If he thinks that then he shouldn't be a parent. If my DH thought that our children weren't worth looking after then I would divorce him for being a vile human being.

RubySquid · 12/11/2025 11:26

Blappengrap · 12/11/2025 11:25

If he thinks that then he shouldn't be a parent. If my DH thought that our children weren't worth looking after then I would divorce him for being a vile human being.

Then you'd be looking after them the whole time yourself

Blappengrap · 12/11/2025 11:26

crossedlines · 08/11/2025 10:33

He’s got a point to be honest. You’ve chosen to work part time and therefore take on a greater share of the daily work of being with a young child, while he has the greater share of working and earning. You say that evenings/ weekends are already a fair split so I can see why he feels he shouldn’t have to forego something he’s planned just because your child has been a handful today. Young children are a handful, it’s nothing unusual.

Then I hope he never asks the OP to take over his family duties due to having a stressful day at work.

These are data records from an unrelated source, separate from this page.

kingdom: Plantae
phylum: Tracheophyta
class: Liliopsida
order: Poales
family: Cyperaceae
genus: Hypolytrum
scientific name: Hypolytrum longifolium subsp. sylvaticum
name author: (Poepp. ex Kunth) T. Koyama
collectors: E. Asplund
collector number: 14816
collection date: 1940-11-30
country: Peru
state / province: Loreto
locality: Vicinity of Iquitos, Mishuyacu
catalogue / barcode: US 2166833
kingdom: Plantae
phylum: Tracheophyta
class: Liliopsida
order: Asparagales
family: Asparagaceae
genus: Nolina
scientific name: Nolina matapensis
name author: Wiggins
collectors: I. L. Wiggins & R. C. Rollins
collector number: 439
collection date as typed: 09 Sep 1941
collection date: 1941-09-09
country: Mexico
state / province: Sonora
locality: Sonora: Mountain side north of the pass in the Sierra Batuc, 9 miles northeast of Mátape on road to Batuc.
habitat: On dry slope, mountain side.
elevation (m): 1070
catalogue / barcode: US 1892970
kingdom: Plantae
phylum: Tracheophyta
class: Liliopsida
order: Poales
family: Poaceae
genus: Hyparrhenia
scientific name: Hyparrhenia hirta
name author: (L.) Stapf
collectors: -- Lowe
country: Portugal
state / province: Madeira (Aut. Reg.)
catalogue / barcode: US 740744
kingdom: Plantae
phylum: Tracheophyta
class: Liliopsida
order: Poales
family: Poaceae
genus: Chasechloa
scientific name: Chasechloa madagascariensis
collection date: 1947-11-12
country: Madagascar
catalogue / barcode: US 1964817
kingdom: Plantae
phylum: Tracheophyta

Blappengrap · 12/11/2025 11:27

RubySquid · 12/11/2025 11:26

Then you'd be looking after them the whole time yourself

The point, which you've chosen to miss, is that thinking that looking after your children is beneath you or in some way unpleasant makes you unfit to be a parent.

Scrin · 12/11/2025 11:45

The main thing is, do you go to the gym while he looks after DS and would he expect you to cancel it if he’d had a tough day at work or was tired or something? There’s no right answer to this, but you need to agree as a couple when you will tough it out and when you won’t.

It’s a bit concerning that he doesn’t seem to value you being at home with your child. It would be worth discussing what you both see as the benefits for the child of this arrangement. It’s also worth pointing out that they are two days a week when he doesn’t have to worry about what to do if the child is ill and can’t go to nursery.

He may just think you’re having a lovely day off. It would be worth leaving the two of them together for a day at the weekend occasionally, so that he can see what it’s like.

Scrin · 12/11/2025 11:45

The main thing is, do you go to the gym while he looks after DS and would he expect you to cancel it if he’d had a tough day at work or was tired or something? There’s no right answer to this, but you need to agree as a couple when you will tough it out and when you won’t.

It’s a bit concerning that he doesn’t seem to value you being at home with your child. It would be worth discussing what you both see as the benefits for the child of this arrangement. It’s also worth pointing out that they are two days a week when he doesn’t have to worry about what to do if the child is ill and can’t go to nursery.

He may just think you’re having a lovely day off. It would be worth leaving the two of them together for a day at the weekend occasionally, so that he can see what it’s like.